The life review experience: Qualitative and quantitative characteristics. Judith Katz, Noam Saadon-Grosman, Shahar Arzy. Consciousness and Cognition, Volume 48, February 2017, Pages 76-86. https://doi.org/10.1016/j.concog.2016.10.011
Highlights
• Life review experience (LRE) is the vivid experience of one’s life-long autobiographical memories.
• Abundant in patients in extremes situations, the LRE is yet to be thoroughly explored.
• Phenomenological investigations in patients enable to qualitatively characterize LRE.
• Quantitative investigation (LRE-scale) was composed as based on these phenomenological elements and run on 264 healthy people.

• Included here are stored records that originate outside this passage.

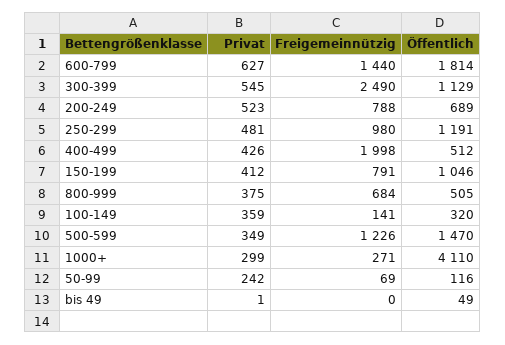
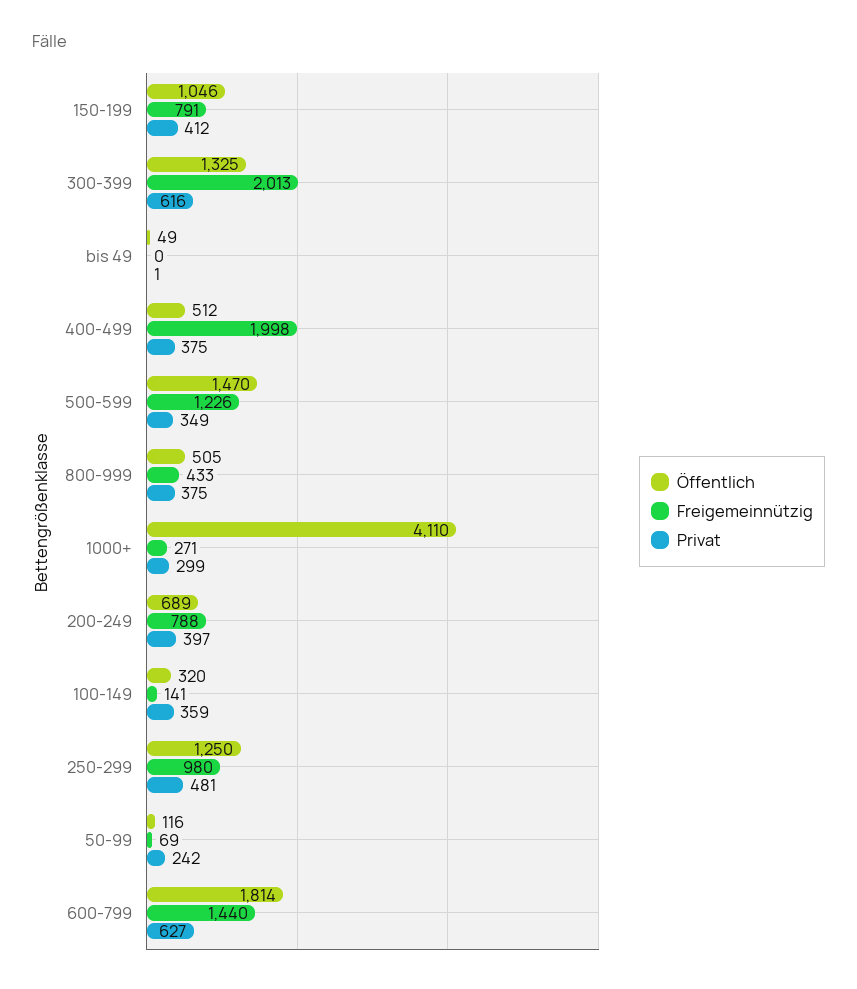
  {
    "Privat": {
      "600-799": 627,
-     "300-399": 545,
+     "300-399": 616,
-     "200-249": 523,
+     "200-249": 397,
      "250-299": 481,
-     "400-499": 426,
+     "400-499": 375,
      "150-199": 412,
      "800-999": 375,
      "100-149": 359,
      "500-599": 349,
      "1000+": 299,
      "50-99": 242,
      "bis 49": 1
    },
    "Freigemeinnützig": {
      "600-799": 1440,
-     "300-399": 2490,
+     "300-399": 2013,
      "200-249": 788,
      "250-299": 980,
      "400-499": 1998,
      "150-199": 791,
-     "800-999": 684,
+     "800-999": 433,
      "100-149": 141,
      "500-599": 1226,
      "1000+": 271,
      "50-99": 69,
      "bis 49": 0
    },
    "Öffentlich": {
      "600-799": 1814,
-     "300-399": 1129,
+     "300-399": 1325,
      "200-249": 689,
-     "250-299": 1191,
+     "250-299": 1250,
      "400-499": 512,
      "150-199": 1046,
      "800-999": 505,
      "100-149": 320,
      "500-599": 1470,
      "1000+": 4110,
      "50-99": 116,
      "bis 49": 49
    }
  }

• Results hint on a potential role of the neurocognitive mechanism underlying LRE in human cognition.
Abstract
Background: The life-review experience (LRE) is a most intriguing mental phenomenon that fascinated humans from time immemorial. In LRE one sees vividly a succession of one’s own life-events. While reports of LRE are abundant in the medical, psychological and popular literature, not much is known about LRE’s cognitive and psychological basis. Moreover, while LRE is known as part of the phenomenology of near-death experience, its manifestation in the general population and in other circumstances is still to be investigated.
Methods: In a first step we studied the phenomenology of LRE by means of in-depth qualitative interview of 7 people who underwent full LRE. In a second step we extracted the main characters of LRE, to develop a questionnaire and an LRE-score that best reflects LRE phenomenology. This questionnaire was then run on 264 participants of diverse ages and backgrounds, and the resulted score was further subjected to statistical analyses.
Results: Qualitative analysis showed the LRE to manifest several subtypes of characteristics in terms of order, continuity, the covered period, extension to the future, valence, emotions, and perspective taking. Quantitative results in the normal population showed normal distribution of the LRE-score over participants.
Conclusion: Re-experiencing one’s own life-events, so-called LRE, is a phenomenon with well-defined characteristics, and its subcomponents may be also evident in healthy people. This suggests that a representation of life-events as a continuum exists in the cognitive system, and maybe further expressed in extreme conditions of psychological and physiological stress.